20 February 2002, 14:03  Buba says German deficit target will need 'ambitious' spending cuts

FRANKFURT (AFX) - The Bundesbank said the German government will have to undertake ambitious spending cuts if it is to meet its goal of balancing the national budget by 2004. Germany had made this commitment to the EU after escaping a formal warning from the EU over its high budget deficit earlier this month. "This will require an ambitious course of spending curbs on all state levels, especially as further tax reductions will come into force in 2003," the Bundesbank said in its February monthly report.
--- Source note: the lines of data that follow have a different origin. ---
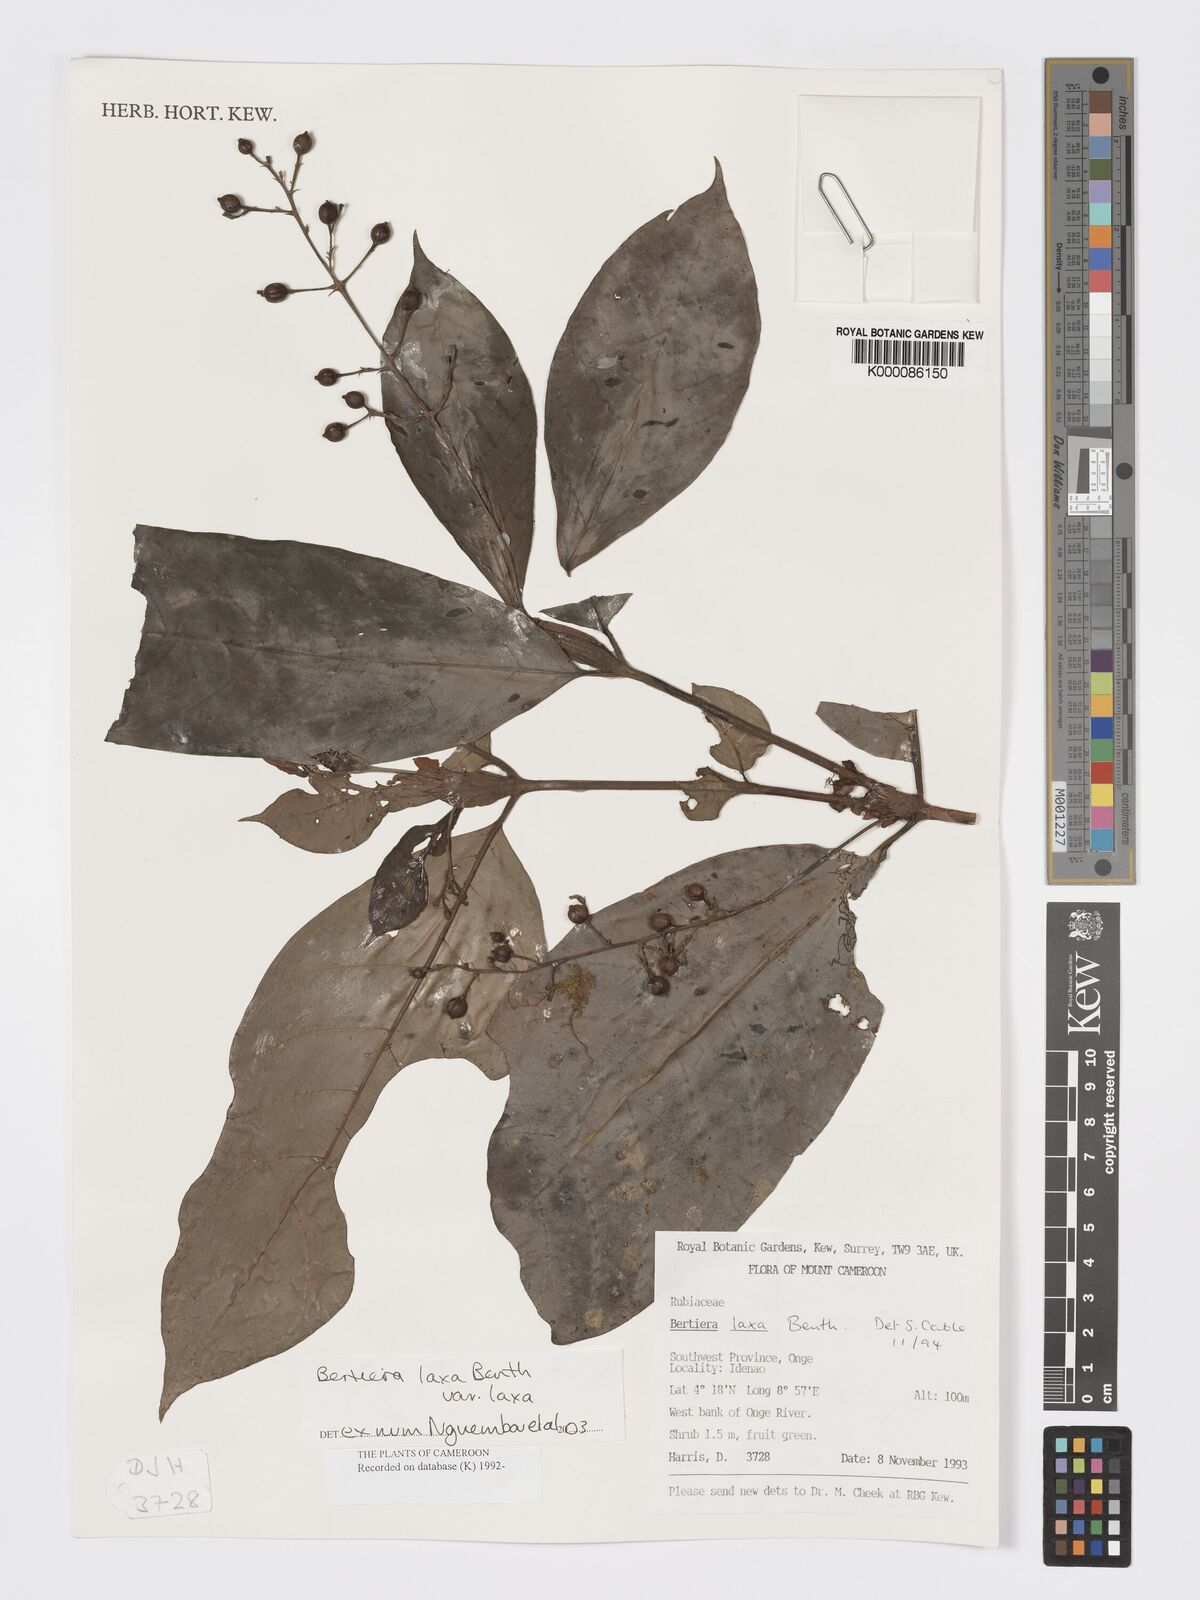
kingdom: Plantae
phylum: Tracheophyta
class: Magnoliopsida
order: Gentianales
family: Rubiaceae
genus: Bertiera
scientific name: Bertiera laxa
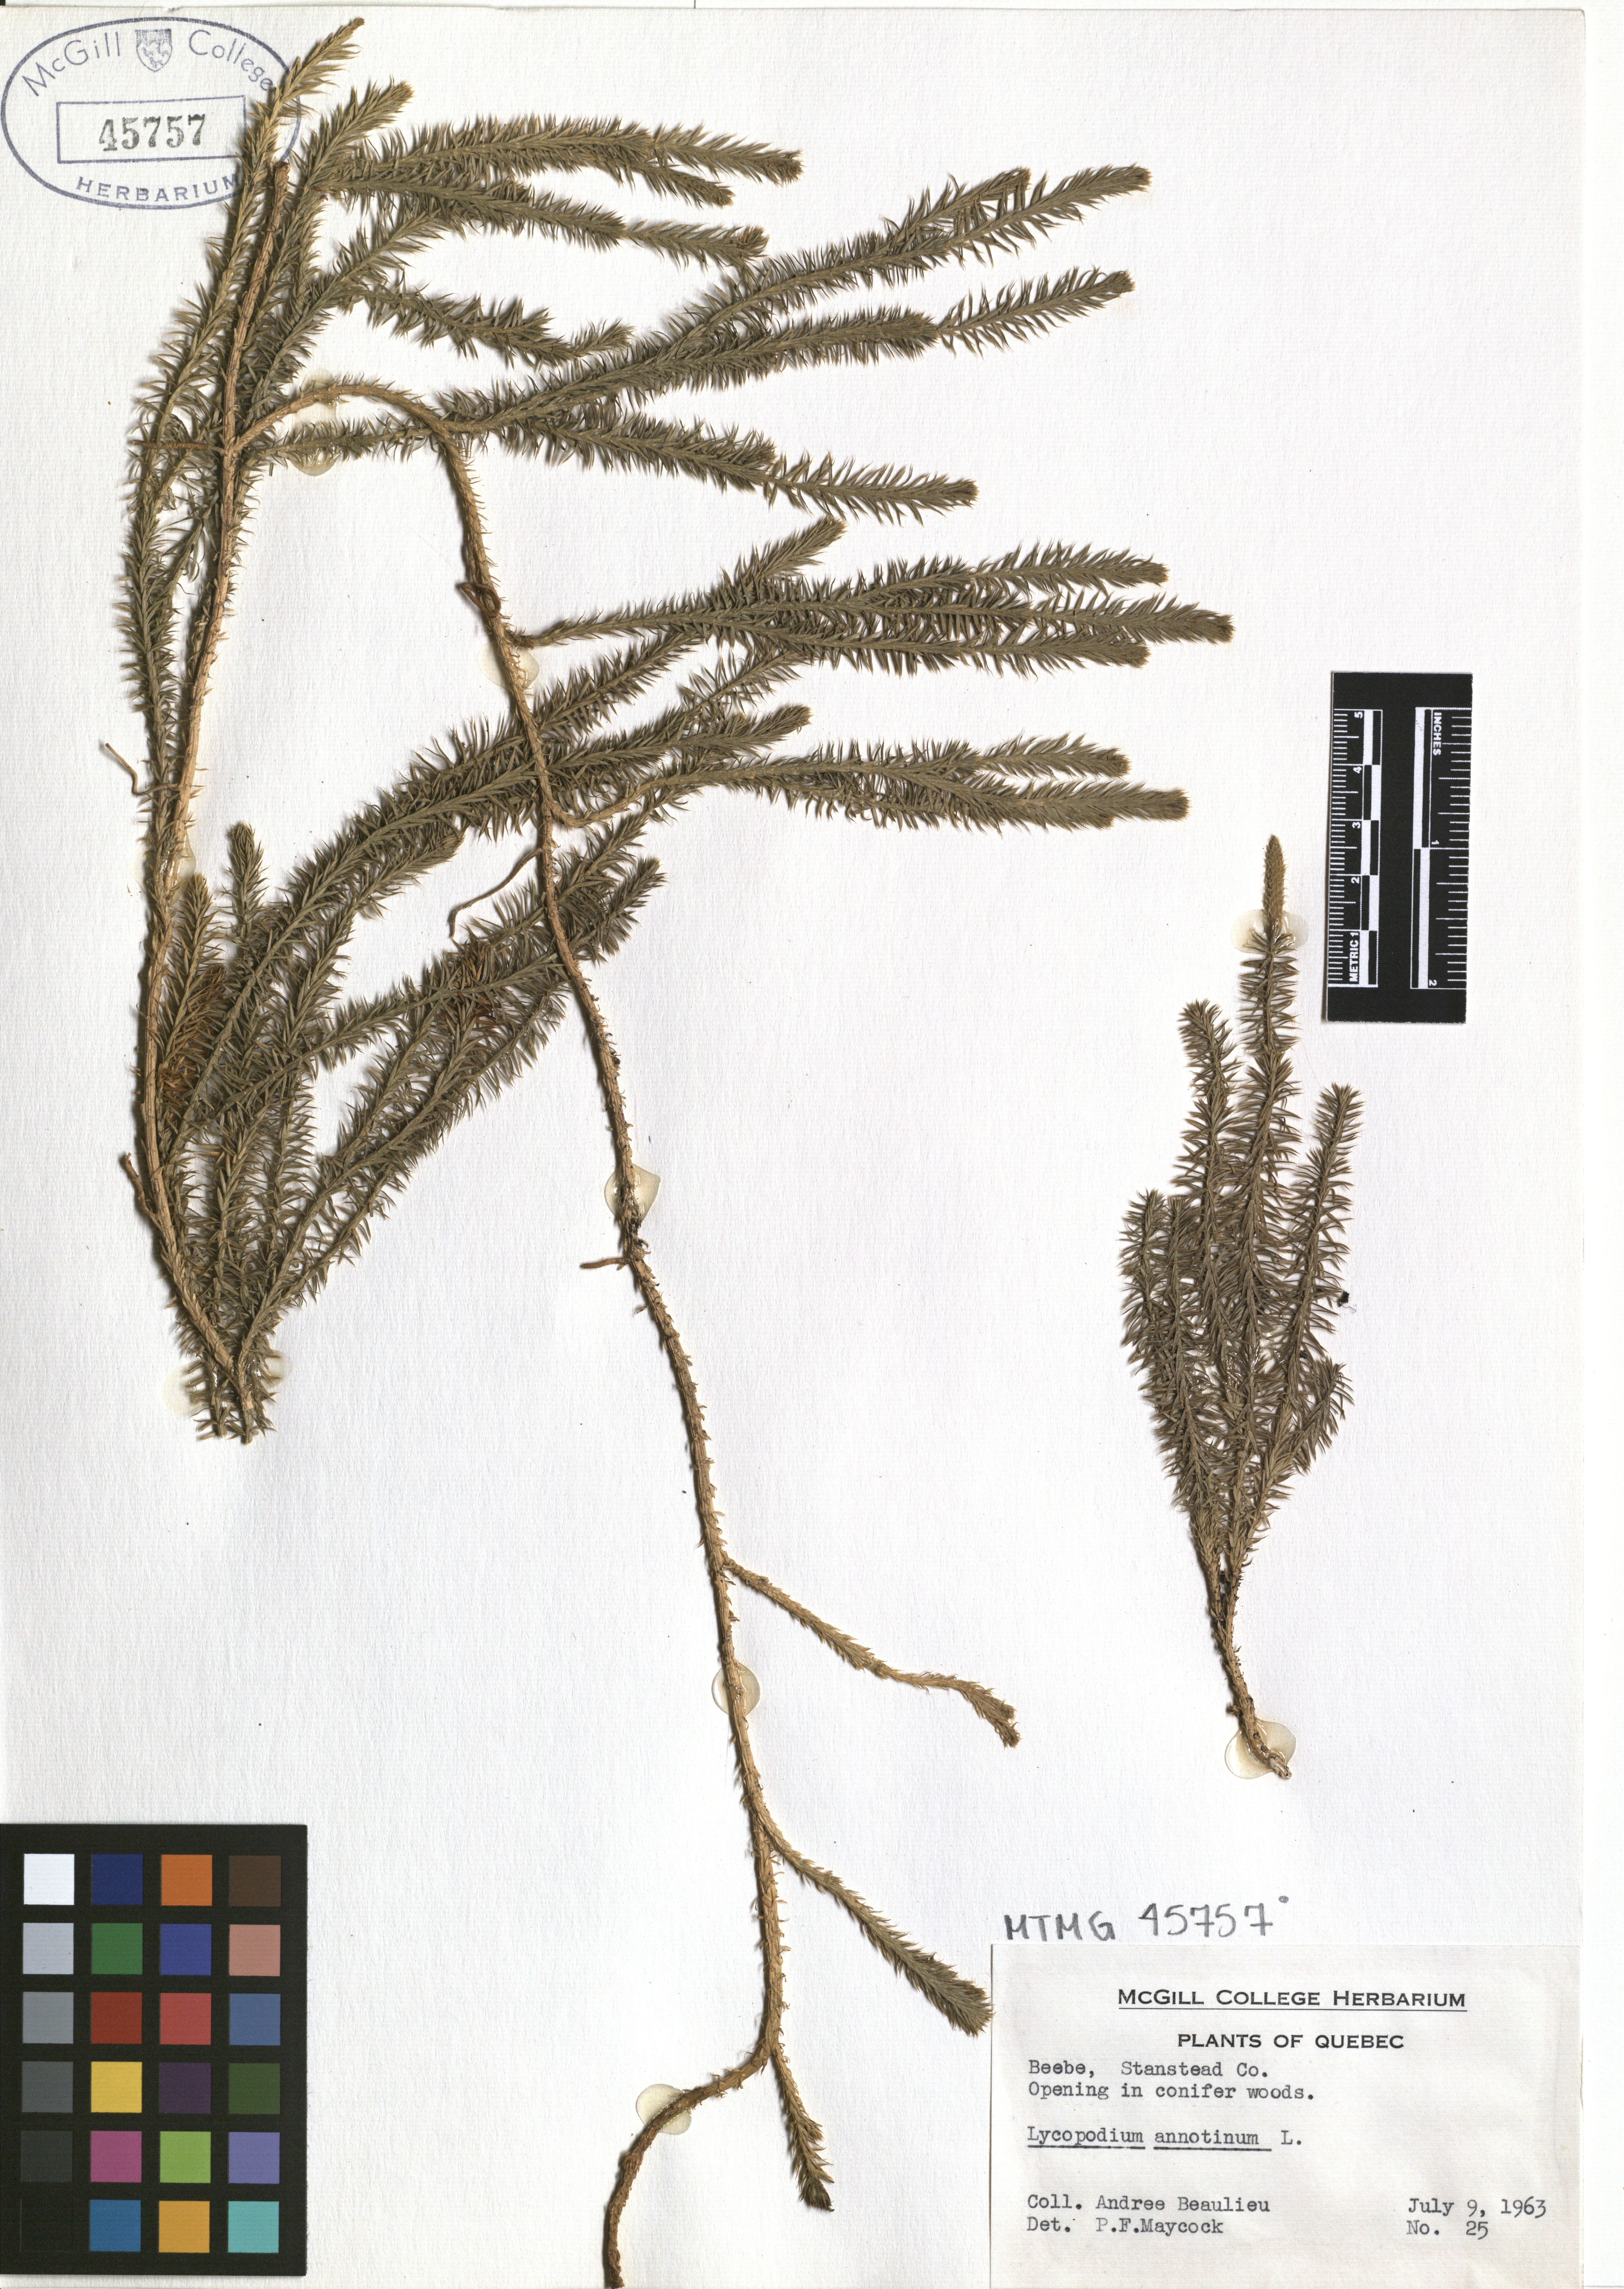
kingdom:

It added the decision of the EU Commission to give Germany an early warning on its high budget deficit had been fully in agreement with the regulations of the stability and growth pact. However the Bundesbank said it is unlikely Germany will breach the 3.0 pct limit proscribed in the stability and growth pact this year. The deficit rate this year should also be no worse than the 2.6 pct of GDP recorded last year, the bank added. "But this does not mean there is room in the budget for extra spending or for tax cuts," the Bundesbank warned. It also noted the requirements in the EU's stability programme for Germany are more ambitious than the targets set out by the finance ministry. A breaking above the 3 pct limit would not only harm the stability of the public finances but also make the European Central Bank's task more difficult, it said.